* TASK:
Transcribe word for word the lines below from the line with "of human prostate" through the line with "of unremarkable placenta", ends included.

________________________

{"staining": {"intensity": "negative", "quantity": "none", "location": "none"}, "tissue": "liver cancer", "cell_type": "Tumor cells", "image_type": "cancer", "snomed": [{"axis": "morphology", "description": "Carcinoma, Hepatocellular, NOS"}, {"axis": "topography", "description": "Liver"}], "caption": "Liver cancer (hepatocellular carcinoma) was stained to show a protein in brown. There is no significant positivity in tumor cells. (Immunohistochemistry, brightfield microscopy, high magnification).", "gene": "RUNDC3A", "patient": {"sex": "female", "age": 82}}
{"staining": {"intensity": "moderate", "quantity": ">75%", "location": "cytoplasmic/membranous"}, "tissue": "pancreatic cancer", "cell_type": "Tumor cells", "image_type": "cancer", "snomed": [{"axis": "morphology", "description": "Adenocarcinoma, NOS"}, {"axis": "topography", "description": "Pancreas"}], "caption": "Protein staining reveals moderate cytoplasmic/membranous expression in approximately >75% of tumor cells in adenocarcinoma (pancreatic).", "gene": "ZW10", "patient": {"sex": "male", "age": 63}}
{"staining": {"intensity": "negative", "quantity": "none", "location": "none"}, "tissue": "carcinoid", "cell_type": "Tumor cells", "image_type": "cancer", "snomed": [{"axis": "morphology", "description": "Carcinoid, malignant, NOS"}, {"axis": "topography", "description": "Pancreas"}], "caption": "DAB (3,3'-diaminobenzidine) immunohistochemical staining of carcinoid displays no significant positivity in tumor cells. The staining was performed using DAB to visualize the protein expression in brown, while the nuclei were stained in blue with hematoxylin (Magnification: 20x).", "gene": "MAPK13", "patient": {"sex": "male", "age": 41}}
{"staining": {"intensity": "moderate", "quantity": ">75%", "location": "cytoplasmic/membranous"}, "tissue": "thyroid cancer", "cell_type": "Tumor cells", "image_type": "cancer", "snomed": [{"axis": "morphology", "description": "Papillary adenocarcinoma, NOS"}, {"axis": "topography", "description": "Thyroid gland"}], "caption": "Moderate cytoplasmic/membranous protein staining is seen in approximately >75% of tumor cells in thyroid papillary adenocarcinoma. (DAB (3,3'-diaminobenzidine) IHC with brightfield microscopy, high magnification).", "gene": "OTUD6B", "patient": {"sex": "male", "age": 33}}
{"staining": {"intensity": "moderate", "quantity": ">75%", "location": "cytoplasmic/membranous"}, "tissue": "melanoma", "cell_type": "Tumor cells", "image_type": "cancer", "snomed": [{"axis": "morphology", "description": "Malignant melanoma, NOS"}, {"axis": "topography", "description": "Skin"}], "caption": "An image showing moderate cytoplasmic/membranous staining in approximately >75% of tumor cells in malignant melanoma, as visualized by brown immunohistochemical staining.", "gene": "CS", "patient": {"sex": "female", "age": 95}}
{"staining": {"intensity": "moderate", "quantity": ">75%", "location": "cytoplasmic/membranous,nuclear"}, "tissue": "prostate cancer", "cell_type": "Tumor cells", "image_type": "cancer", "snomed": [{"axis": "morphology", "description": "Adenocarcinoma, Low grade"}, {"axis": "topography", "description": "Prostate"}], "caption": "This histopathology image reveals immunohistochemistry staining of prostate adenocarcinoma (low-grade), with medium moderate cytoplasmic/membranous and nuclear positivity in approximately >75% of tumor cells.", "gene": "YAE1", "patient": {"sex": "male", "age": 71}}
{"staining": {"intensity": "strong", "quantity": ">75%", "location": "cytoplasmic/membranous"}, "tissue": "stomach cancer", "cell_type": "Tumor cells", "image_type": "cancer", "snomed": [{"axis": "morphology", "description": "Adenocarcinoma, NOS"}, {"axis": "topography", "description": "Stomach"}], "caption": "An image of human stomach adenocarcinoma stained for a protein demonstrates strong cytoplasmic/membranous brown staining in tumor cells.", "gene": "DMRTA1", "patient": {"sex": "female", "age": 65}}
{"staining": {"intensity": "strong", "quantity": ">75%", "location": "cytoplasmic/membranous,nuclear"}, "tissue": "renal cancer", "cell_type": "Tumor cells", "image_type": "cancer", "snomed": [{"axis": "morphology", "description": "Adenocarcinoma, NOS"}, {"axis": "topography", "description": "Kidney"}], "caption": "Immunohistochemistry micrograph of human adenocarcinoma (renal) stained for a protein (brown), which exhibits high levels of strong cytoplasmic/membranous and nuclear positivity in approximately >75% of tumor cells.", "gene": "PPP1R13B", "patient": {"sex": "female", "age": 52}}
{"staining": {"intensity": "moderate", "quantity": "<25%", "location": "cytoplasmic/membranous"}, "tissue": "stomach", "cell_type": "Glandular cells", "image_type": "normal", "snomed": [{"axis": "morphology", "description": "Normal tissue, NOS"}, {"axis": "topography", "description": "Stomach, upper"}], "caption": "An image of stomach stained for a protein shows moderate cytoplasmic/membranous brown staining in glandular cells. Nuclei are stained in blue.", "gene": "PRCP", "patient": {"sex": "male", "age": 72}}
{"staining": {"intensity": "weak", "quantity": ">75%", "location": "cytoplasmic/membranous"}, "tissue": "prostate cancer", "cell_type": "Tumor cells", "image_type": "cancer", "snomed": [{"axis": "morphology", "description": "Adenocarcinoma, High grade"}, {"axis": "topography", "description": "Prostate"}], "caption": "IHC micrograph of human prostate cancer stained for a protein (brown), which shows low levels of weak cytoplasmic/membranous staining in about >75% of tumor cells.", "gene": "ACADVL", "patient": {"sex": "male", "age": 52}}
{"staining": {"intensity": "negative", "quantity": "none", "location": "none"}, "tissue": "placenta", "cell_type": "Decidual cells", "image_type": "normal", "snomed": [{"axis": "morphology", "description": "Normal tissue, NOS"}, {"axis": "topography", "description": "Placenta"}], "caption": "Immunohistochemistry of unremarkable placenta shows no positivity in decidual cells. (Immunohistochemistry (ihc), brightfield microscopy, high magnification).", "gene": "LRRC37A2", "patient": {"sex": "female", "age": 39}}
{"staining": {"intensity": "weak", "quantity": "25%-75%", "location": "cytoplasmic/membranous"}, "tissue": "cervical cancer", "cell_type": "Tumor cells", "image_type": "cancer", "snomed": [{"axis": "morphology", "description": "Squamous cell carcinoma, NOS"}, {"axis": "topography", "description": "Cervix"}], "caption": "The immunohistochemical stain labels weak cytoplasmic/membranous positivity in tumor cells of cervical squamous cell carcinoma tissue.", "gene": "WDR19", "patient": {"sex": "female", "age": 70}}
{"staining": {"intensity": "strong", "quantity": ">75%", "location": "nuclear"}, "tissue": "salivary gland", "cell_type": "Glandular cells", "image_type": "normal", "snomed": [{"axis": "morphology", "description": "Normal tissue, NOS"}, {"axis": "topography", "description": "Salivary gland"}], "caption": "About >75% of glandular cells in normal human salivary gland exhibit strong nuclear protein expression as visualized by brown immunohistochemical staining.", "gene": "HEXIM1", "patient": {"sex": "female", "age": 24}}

________________________

* ANSWER TO THE EXERCISE:
{"staining": {"intensity": "weak", "quantity": ">75%", "location": "cytoplasmic/membranous"}, "tissue": "prostate cancer", "cell_type": "Tumor cells", "image_type": "cancer", "snomed": [{"axis": "morphology", "description": "Adenocarcinoma, High grade"}, {"axis": "topography", "description": "Prostate"}], "caption": "IHC micrograph of human prostate cancer stained for a protein (brown), which shows low levels of weak cytoplasmic/membranous staining in about >75% of tumor cells.", "gene": "ACADVL", "patient": {"sex": "male", "age": 52}}
{"staining": {"intensity": "negative", "quantity": "none", "location": "none"}, "tissue": "placenta", "cell_type": "Decidual cells", "image_type": "normal", "snomed": [{"axis": "morphology", "description": "Normal tissue, NOS"}, {"axis": "topography", "description": "Placenta"}], "caption": "Immunohistochemistry of unremarkable placenta shows no positivity in decidual cells. (Immunohistochemistry (ihc), brightfield microscopy, high magnification).", "gene": "LRRC37A2", "patient": {"sex": "female", "age": 39}}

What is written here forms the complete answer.